Avukat Dursun Yılmaz’ın Beyanları
Av. Yılmaz, Lütfillah Tacik’in sanık polis S.O tarafından darp edildiğinin adli tıp raporunda “çıkmadığını”, müvekkiline isnat edilen eylemin ispat edilmediğini ileri sürdü. Lütfillah Tacik’in polis aracında bekletilmesi suçlamasıyla yargılanan H.Ö. hakkında şöyle konuştu:

“H***Ö** yurt dışı işlemleri için (Tacik’i) hastaneye muayene için götürmüştür. (Lütfullah Tacik) Araç içinde hastalanmış olsaydı diğer arkadaşları müdahale ederdi, H*** Ö***'nün hastaneye yetiştirmeye çalıştığı bir hastadan haberi bulunmamaktadır.

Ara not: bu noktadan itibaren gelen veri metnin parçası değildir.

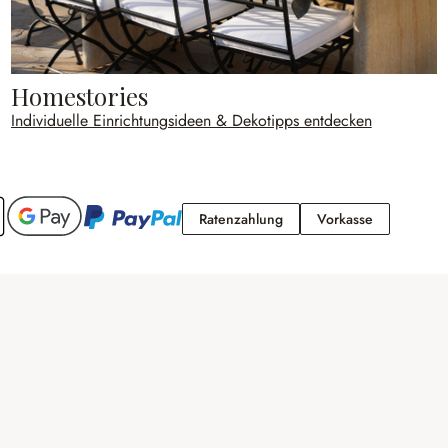
Homestories
Individuelle Einrichtungsideen & Dekotipps entdecken
Ratenzahlung
Vorkasse
Ratenzahlung
Vorkasse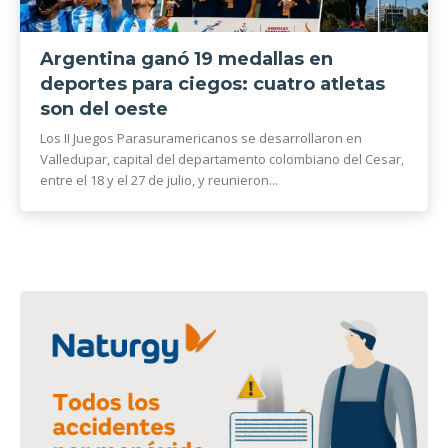
Argentina ganó 19 medallas en
deportes para ciegos: cuatro atletas
son del oeste
Los II Juegos Parasuramericanos se desarrollaron en
Valledupar, capital del departamento colombiano del Cesar,
entre el 18 y el 27 de julio, y reunieron...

Yazılı savunmalarımızı tekrar ederiz.

Müvekkillerin ayrı ayrı beraatine karar verilmesini, mahkemeniz aksi kanaatte ise lehe olan hükümlerin uygulanmasını talep ederiz.”

Karar
2015’ten beri süren yargılama sürecinde defaatle değişen Van 2. Ağır Ceza Mahkemesi’nin son heyeti kararını açıkladı.

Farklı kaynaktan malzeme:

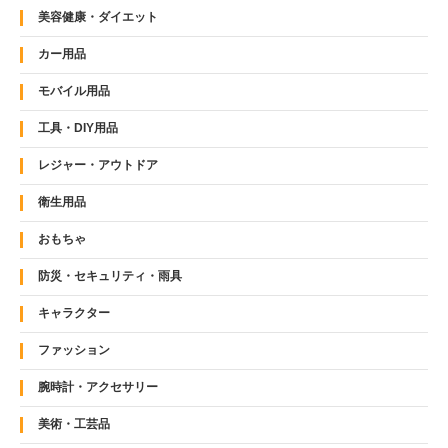
美容健康・ダイエット
カー用品
モバイル用品
工具・DIY用品
レジャー・アウトドア
衛生用品
おもちゃ
防災・セキュリティ・雨具
キャラクター
ファッション
腕時計・アクセサリー
美術・工芸品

  1. Sanık S.O.’nun TCK 86/2’de düzenlenen fiilin “kişi üzerindeki etkisinin basit bir tıbbî müdahaleyle giderilebilecek ölçüde hafif” yaralama suçundan cezalandırılmasına karar verildi. Sanığın “sanığı suçu işlemeye iten nedenler nazara alınarak takdiren” 4 ay hapis cezasına çarptırılmasına karar verildi.
    1. Sanığın cezası “eylemini kamu görevlisinin sahip bulunduğu nüfuz kötüye kullanmak suretiyle” işlemesi nedeniyle yarı oranda artırılarak 6 ay hapis cezasına çıkarıldı.
    2. Cezaya 1/6 oranında TCK 62/1 uyarında “takdiri indirim” uygulandı. Ceza 5 ay hapis cezasına düşürüldü
    3. Sanığın “adli sicil kaydının bulunmaması, netice cezanın nevi ve miktarı ile sanığın tekrar suç işlemeyeceği konusunda mahkememizde olumlu kanaat oluşması nedeniyle” sanığa verilen hapis cezasının TCK'nın 51/1 maddesi gereğince ertelenmesine karar verildi.
      1. Sanık için 1 yıllık denetim süresi belirlendi.
      2. “Sanığın kişiliği sosyal durumu itibariyle denetim sürecinde herhangi bir yükümlülük belirlenmesine ve uzman görevlendirilmesine yer olmadığına” karar verildi.
      3. Sanığın denetim süresince kasıtlı bir suç işlememesi halinde veya denetim tedbirlerine uygun davrandığı takdirde “ceza infaz edilmiş sayılacak”, “Aksi takdirde ertelenen cezanın kısmen veya tamamen infaz kurumunda çektirileceği hususunda sanığa ihtarat yapılmasına, gerekçeli kararın tebliği ile gerekli ihtarların yapılmış sayılmasına” ifadeleri zapta geçirildi.
  2. Sanık H.Ö.’nün üzerine atılı “görevi kötüye kullanma” suçunu işlediğine dair “her türlü şüpheden uzak, kesin, somut inandırıcı delil elde edilemediği” gerekçesiyle sanığın CMK 223/2-e uyarınca beraatine karar verildi.